Skerritt-Davis Benjamin, Elhilali Mounya
Johns Hopkins University, 3400 N Charles St, Baltimore, MD, USA.
Johns Hopkins University, 3400 N Charles St, Baltimore, MD, USA.
J Neurosci Methods. 2021 Aug 1;360:109177. doi: 10.1016/j.jneumeth.2021.109177. Epub 2021 Apr 9.
The brain tracks sound sources as they evolve in time, collecting contextual information to predict future sensory inputs. Previous work in predictive coding typically focuses on the perception of predictable stimuli, leaving the implementation of these same neural processes in more complex, real-world environments containing randomness and uncertainty up for debate.
To facilitate investigation into the perception of less tightly-controlled listening scenarios, we present a computational model as a tool to ask targeted questions about the underlying predictive processes that connect complex sensory inputs to listener behavior and neural responses. In the modeling framework, observed sound features (e.g. pitch) are tracked sequentially using Bayesian inference. Sufficient statistics are inferred from past observations at multiple time scales and used to make predictions about future observation while tracking the statistical structure of the sensory input.
Facets of the model are discussed in terms of their application to perceptual research, and examples taken from real-world audio demonstrate the model's flexibility to capture a variety of statistical structures along various perceptual dimensions.

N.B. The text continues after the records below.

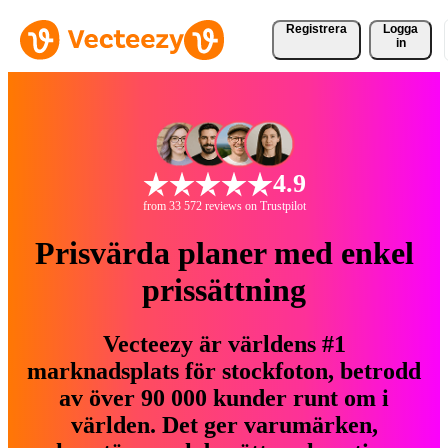
Registrera
Logga
in
4.9
from 33 572 reviews on Trustpilot
Prisvärda planer med enkel
prissättning
Vecteezy är världens #1
marknadsplats för stockfoton, betrodd
av över 90 000 kunder runt om i
världen. Det ger varumärken,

Previous models are often targeted toward interpreting a particular experimental paradigm (e.g., oddball paradigm), perceptual dimension (e.g., pitch processing), or task (e.g., speech segregation), thus limiting their ability to generalize to other domains. The presented model is designed as a flexible and practical tool for broad application.

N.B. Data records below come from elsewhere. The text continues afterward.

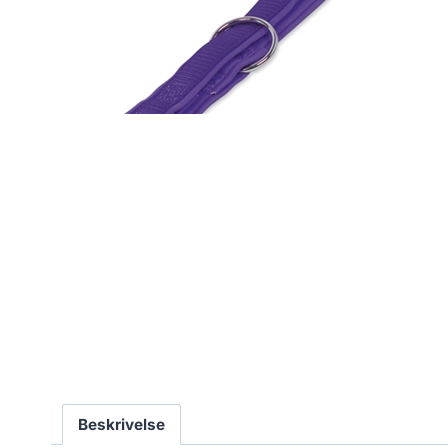
Beskrivelse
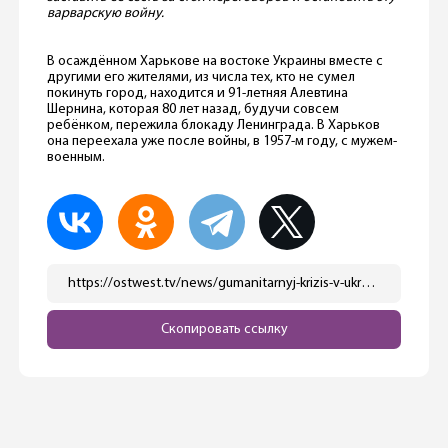
варварскую войну.
В осаждённом Харькове на востоке Украины вместе с
другими его жителями, из числа тех, кто не сумел
покинуть город, находится и 91-летняя Алевтина
Шернина, которая 80 лет назад, будучи совсем
ребёнком, пережила блокаду Ленинграда. В Харьков
она переехала уже после войны, в 1957-м году, с мужем-
военным.
https://ostwest.tv/news/gumanitarnyj-krizis-v-ukraine/
Скопировать ссылку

The model is presented as a general framework for generating new hypotheses and guiding investigation into the neural processes underlying predictive coding of complex scenes.

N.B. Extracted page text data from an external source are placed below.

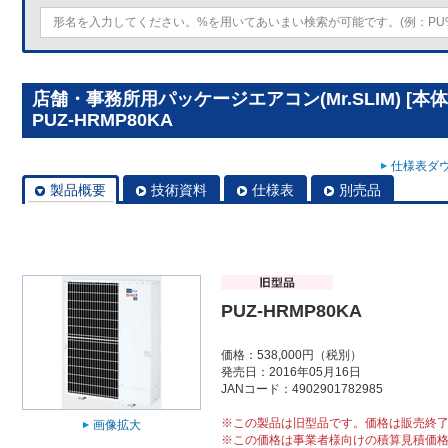
店舗・事務所用パッケージエアコン(Mr.SLIM) [
PUZ-HRMP80KA
仕様表ダウ
製品概要
技術資料
仕様表
別売品
PUZ-HRMP80KA
価格：538,000円（税別）
発売日：2016年05月16日
JANコード：4902901782985
※この製品は旧型品です。価格は販売終
画像拡大
※この価格は事業者様向けの積算見積価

大脑会随着声源随时间的变化而追踪它们,收集上下文信息以预测未来的感官输入。先前关于预测编码的研究通常集中在可预测刺激的感知上,而在包含随机性和不确定性的更复杂的现实世界环境中,这些相同神经过程的实现仍存在争议。
为便于研究对控制较宽松的聆听场景的感知,我们提出一种计算模型,作为一种工具来提出有关将复杂感官输入与听众行为和神经反应联系起来的潜在预测过程的针对性问题。在建模框架中,使用贝叶斯推理顺序跟踪观察到的声音特征(例如音高)。从多个时间尺度上的过去观察中推断出充分统计量,并用于对未来观察进行预测,同时跟踪感官输入的统计结构。
从该模型在感知研究中的应用角度讨论了其各个方面,并且从现实世界音频中选取的示例展示了该模型在各种感知维度上捕获各种统计结构的灵活性。
先前的模型通常旨在解释特定的实验范式(例如,奇偶数范式)、感知维度(例如,音高处理)或任务(例如,语音分离),因此限制了它们推广到其他领域的能力。所提出的模型被设计为一种具有广泛应用的灵活实用工具。
该模型作为一个通用框架被提出,用于生成新的假设并指导对复杂场景预测编码背后的神经过程的研究。